Looking Through the Windows at HPC OS Trends
January 30, 2017 Ben Cotton
High performance computing (HPC) is traditionally considered the domain of large, purpose built machines running some *nix operating system (predominantly Linux in recent years). Windows is given little, if any, consideration. Indeed, it has never accounted for even a full percent of the Top500 list. Some of this may be due to technical considerations: Linux can be custom built for optimum performance, including recompiling the kernel. It is also historically more amenable to headless administration, which is a critical factor when maintaining thousands of nodes.
But at some point does the “Windows isn’t for high-performance computing” narrative become self-fulfilling? Sites that place a machine in the Top500 are likely to continue using the same operating system on subsequent systems in order to take advantage of acquired skills and supporting infrastructure. The Top 500 list certainly provides insight into the current state and trends in the HPC field, but it does not tell the whole story. Unless the field of HPC is defined only in terms of the current Top 500 list, there must be more out there that we don’t normally see.
Microsoft has offered HPC solutions for years. Windows Compute Cluster Server (CCS) 2003 (so named because it is a derivative of Windows Server 2003, despite being released in 2006) brought a dedicated HPC offering to Microsoft’s lineup. It included MS-MPI – an implementation of the message passing interface protocol version 2 – which offered support for the high-performance interconnects of the time: Gigabit Ethernet, InfiniBand, and Myrinet.
After CCS 2003 came Windows HPC Server 2008 R2. Like CCS 2003, this was a derivative of the core Windows Server product. The “Magic Cube” system, running Windows HPC 2008, from Shangai Supercomputing Center made its Top500 debut at #11 in November 2008 and remained on the list through June 2015. So it’s clear that Microsoft had some success, even though we could not find specific adoption numbers for CCS 2003 or HPC Server 2008.
HPC Server gave way to HPC Pack, an addon that provides HPC functionality to Windows Server.

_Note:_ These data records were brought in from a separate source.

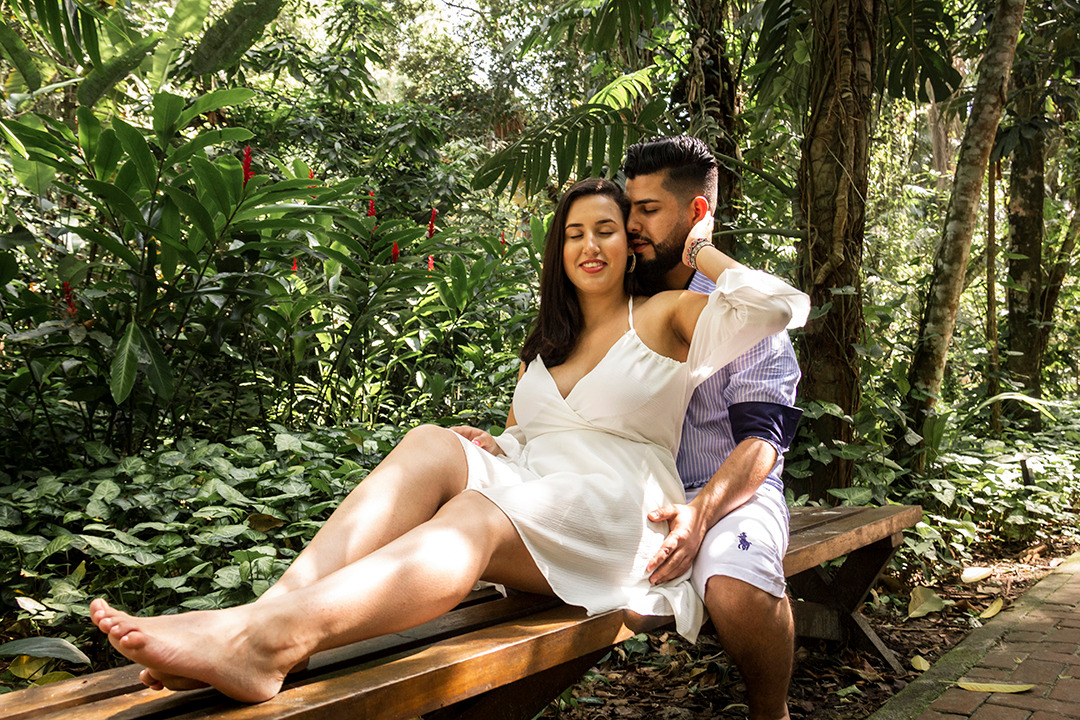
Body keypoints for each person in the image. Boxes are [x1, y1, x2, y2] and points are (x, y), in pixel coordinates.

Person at [89, 178, 808, 704]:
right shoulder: (546, 345)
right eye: (574, 232)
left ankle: (268, 642)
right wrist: (494, 441)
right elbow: (538, 432)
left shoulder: (666, 314)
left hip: (623, 505)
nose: (590, 244)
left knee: (472, 518)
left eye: (608, 229)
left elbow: (778, 308)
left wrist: (702, 250)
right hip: (542, 484)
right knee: (431, 440)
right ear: (557, 249)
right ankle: (253, 626)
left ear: (633, 244)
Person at [623, 136, 802, 720]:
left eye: (648, 210)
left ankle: (769, 712)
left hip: (726, 493)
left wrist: (700, 516)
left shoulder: (738, 305)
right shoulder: (620, 295)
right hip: (633, 489)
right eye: (628, 209)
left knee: (735, 584)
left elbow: (763, 441)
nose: (631, 225)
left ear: (698, 214)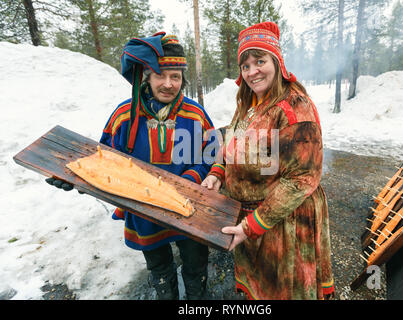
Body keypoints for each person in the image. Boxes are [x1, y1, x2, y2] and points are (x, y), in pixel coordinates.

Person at [46, 32, 218, 300]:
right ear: (146, 76)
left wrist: (191, 179)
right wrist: (74, 178)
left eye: (176, 76)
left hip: (189, 206)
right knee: (160, 267)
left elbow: (212, 152)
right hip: (143, 210)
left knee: (195, 265)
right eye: (161, 74)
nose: (169, 83)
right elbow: (103, 162)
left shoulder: (194, 114)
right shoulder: (124, 115)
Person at [201, 22, 335, 300]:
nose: (252, 71)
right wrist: (217, 173)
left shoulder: (295, 107)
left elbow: (302, 179)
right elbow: (232, 143)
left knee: (283, 290)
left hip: (285, 224)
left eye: (259, 61)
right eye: (245, 65)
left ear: (276, 61)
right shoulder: (248, 103)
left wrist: (251, 225)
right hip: (252, 217)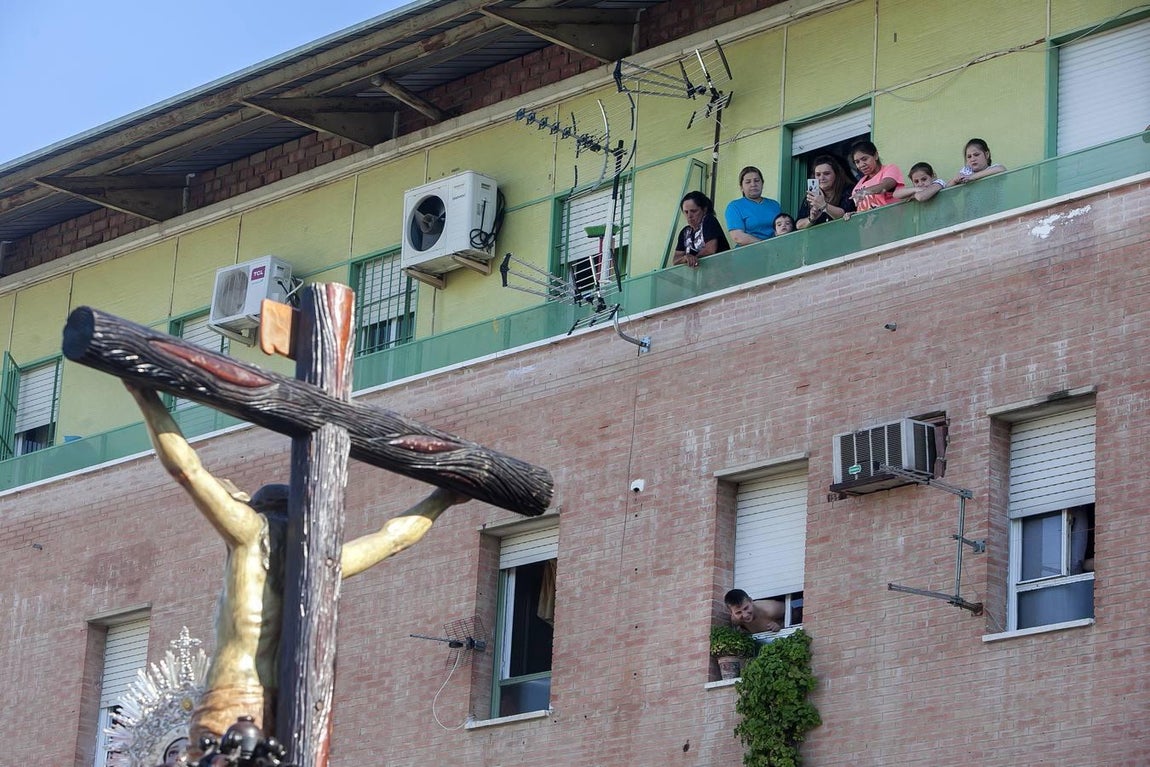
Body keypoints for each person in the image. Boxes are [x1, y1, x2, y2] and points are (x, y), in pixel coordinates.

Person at [124, 384, 467, 757]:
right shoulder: (317, 563)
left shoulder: (248, 536)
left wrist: (143, 395)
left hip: (232, 691)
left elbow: (188, 470)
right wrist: (443, 497)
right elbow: (392, 539)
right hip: (286, 704)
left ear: (256, 509)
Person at [724, 166, 782, 245]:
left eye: (757, 180)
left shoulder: (774, 205)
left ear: (762, 183)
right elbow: (738, 236)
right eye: (748, 182)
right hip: (749, 253)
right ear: (741, 187)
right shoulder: (734, 206)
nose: (753, 184)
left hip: (777, 251)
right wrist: (765, 246)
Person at [797, 155, 856, 228]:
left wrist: (824, 205)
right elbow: (798, 225)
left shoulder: (848, 190)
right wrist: (811, 219)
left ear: (836, 174)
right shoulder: (812, 196)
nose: (822, 178)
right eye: (818, 174)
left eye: (827, 173)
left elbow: (845, 214)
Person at [673, 190, 730, 267]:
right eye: (686, 212)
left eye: (693, 211)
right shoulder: (684, 232)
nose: (689, 216)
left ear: (704, 209)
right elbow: (675, 260)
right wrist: (685, 258)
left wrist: (693, 259)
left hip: (721, 272)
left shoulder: (709, 219)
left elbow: (710, 249)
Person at [848, 140, 904, 212]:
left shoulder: (889, 169)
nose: (861, 165)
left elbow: (884, 186)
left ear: (876, 155)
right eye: (857, 162)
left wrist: (864, 191)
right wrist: (853, 215)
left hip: (894, 220)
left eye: (864, 159)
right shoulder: (858, 187)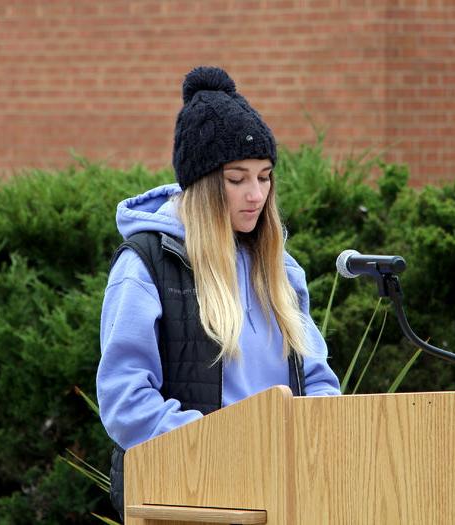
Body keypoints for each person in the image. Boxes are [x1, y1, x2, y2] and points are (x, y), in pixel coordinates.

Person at [96, 66, 341, 520]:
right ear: (205, 183)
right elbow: (125, 399)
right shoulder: (146, 265)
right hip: (190, 494)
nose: (256, 195)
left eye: (265, 177)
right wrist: (215, 448)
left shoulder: (281, 269)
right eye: (237, 179)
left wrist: (315, 441)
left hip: (285, 491)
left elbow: (318, 382)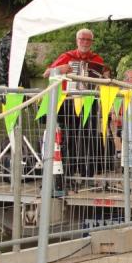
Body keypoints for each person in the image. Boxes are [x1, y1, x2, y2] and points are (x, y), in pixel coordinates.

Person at [44, 28, 106, 183]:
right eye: (82, 39)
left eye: (88, 39)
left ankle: (88, 175)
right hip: (70, 102)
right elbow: (46, 73)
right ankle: (68, 174)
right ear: (77, 40)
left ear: (92, 42)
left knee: (89, 137)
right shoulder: (67, 56)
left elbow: (102, 79)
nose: (85, 42)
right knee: (69, 137)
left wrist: (105, 76)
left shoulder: (97, 59)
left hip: (89, 102)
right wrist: (59, 69)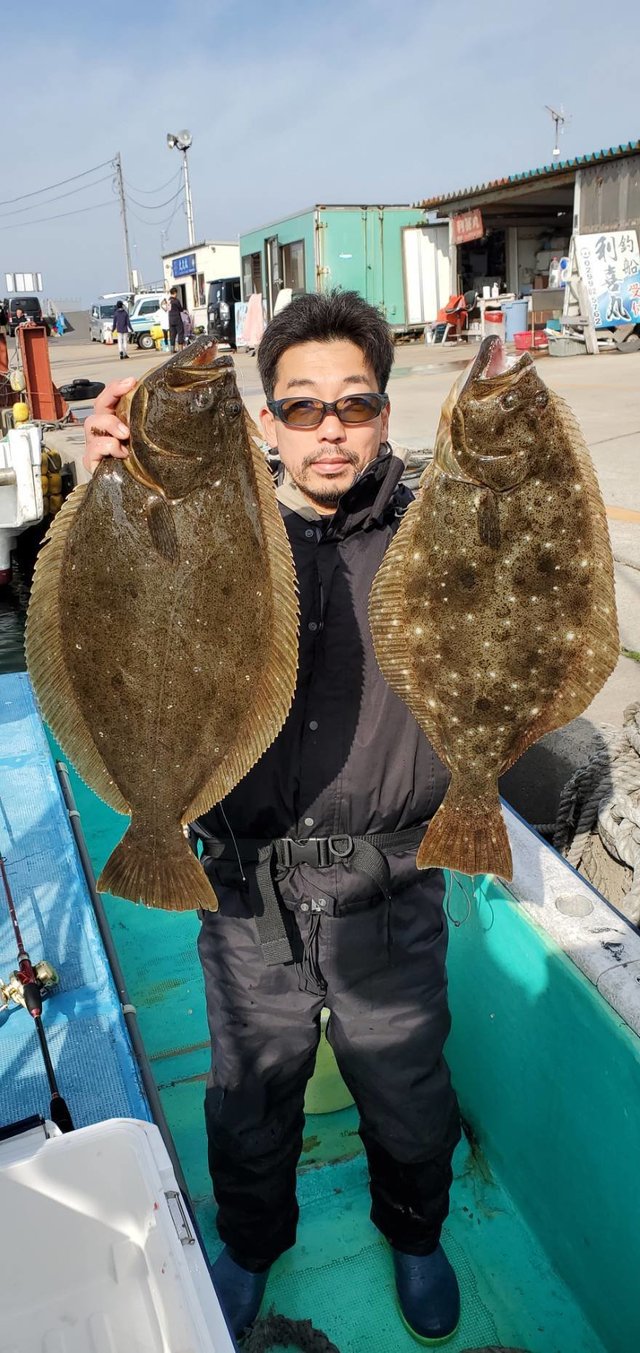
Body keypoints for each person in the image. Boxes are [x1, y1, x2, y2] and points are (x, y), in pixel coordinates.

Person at [82, 292, 461, 1345]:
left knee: (407, 1084)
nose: (329, 427)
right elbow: (88, 601)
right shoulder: (212, 528)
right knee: (249, 1094)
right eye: (300, 408)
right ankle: (252, 1241)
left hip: (391, 888)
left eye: (355, 403)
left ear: (386, 413)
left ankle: (416, 1231)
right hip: (245, 886)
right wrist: (110, 484)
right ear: (264, 423)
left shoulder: (439, 535)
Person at [167, 286, 184, 352]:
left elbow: (168, 309)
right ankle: (181, 349)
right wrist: (183, 310)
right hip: (177, 319)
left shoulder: (168, 301)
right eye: (176, 293)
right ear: (174, 293)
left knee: (172, 334)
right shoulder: (176, 301)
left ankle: (172, 349)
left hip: (170, 319)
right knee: (180, 333)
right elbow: (180, 309)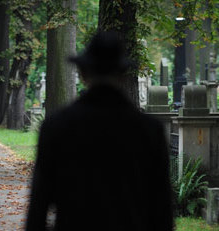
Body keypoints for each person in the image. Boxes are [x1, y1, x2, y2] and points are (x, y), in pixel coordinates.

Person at [26, 32, 174, 230]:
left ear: (84, 73)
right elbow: (162, 207)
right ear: (122, 75)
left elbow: (39, 203)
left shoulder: (57, 125)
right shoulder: (148, 130)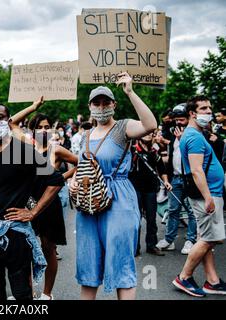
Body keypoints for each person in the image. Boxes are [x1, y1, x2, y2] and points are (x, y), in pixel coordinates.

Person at [69, 72, 157, 300]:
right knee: (88, 264)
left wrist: (130, 91)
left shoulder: (123, 128)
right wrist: (74, 183)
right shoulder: (86, 134)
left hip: (119, 200)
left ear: (113, 104)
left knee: (120, 262)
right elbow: (84, 168)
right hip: (89, 203)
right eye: (96, 103)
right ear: (90, 107)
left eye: (105, 102)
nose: (101, 106)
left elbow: (150, 125)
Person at [0, 102, 63, 301]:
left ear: (8, 121)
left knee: (21, 293)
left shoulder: (23, 151)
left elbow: (55, 180)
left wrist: (33, 212)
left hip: (16, 233)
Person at [10, 98, 78, 300]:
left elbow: (80, 163)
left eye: (47, 127)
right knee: (26, 249)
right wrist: (33, 107)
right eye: (39, 127)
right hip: (27, 203)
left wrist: (61, 179)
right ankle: (28, 292)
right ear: (32, 131)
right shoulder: (26, 145)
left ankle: (47, 294)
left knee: (49, 248)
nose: (44, 131)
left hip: (49, 204)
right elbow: (11, 122)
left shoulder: (56, 149)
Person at [172, 95, 226, 297]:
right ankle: (184, 277)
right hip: (208, 194)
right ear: (192, 113)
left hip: (209, 192)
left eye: (210, 108)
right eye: (203, 108)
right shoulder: (194, 137)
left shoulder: (194, 133)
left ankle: (212, 281)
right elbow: (196, 170)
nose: (209, 112)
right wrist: (208, 197)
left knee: (207, 238)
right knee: (208, 239)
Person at [156, 104, 197, 255]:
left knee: (192, 211)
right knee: (173, 210)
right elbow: (172, 154)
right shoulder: (174, 133)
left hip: (190, 178)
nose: (179, 123)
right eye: (176, 120)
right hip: (176, 178)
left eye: (182, 119)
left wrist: (183, 139)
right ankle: (169, 239)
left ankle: (191, 240)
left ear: (188, 119)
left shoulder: (194, 133)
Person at [129, 131, 172, 256]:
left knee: (152, 219)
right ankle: (134, 248)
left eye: (150, 134)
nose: (148, 135)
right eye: (145, 133)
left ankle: (151, 245)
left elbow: (162, 169)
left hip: (151, 189)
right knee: (136, 219)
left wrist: (166, 181)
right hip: (135, 189)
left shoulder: (154, 152)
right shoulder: (133, 151)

This coincides with a shift toward a focus on “big compute”, which encompasses both traditional HPC as well as batch and desktop workloads. For example, the large spreadsheets that are pervasive in business areas. While Linux rules in fields like computational fluid dynamics and genomics, Windows applications are still a significant part of financial services operations like insurance and hedge funds. These workloads may not be tightly-coupled traditional HPC applications, they still represent computing on a large scale. Given this, it may not be a surprise that Azure Batch arrived a year and a half before a similar offering from Amazon Web Services.
In the end, the problem is one of applications. Many of the applications used on traditional HPC systems began as Unix programs. It will take more than an “if you build it, they will come” approach. A presentation by Purdue University staff showed that while Windows represented nearly 20% of cores in the campus HTCondor pools, Windows jobs only accounted for half of a percent.
Without a compelling reason to move, Windows may have difficulty finding a toe hold on the Top 500 list. Nonetheless, computation still happens on the platform. Microsoft’s recent efforts to embrace the Docker ecosystem may shift the landscape as well. Docker may not be a good fit for MPI workloads, but with the ability to run either Linux or Windows containers, the flexibility of Windows may be very appealing to sites with heterogeneous batch computing needs. With Microsoft investing in InfiniBand interconnects on Azure and its Azure Batch service, it’s clear that Redmond still sees a place for its flagship operating system in the HPC world.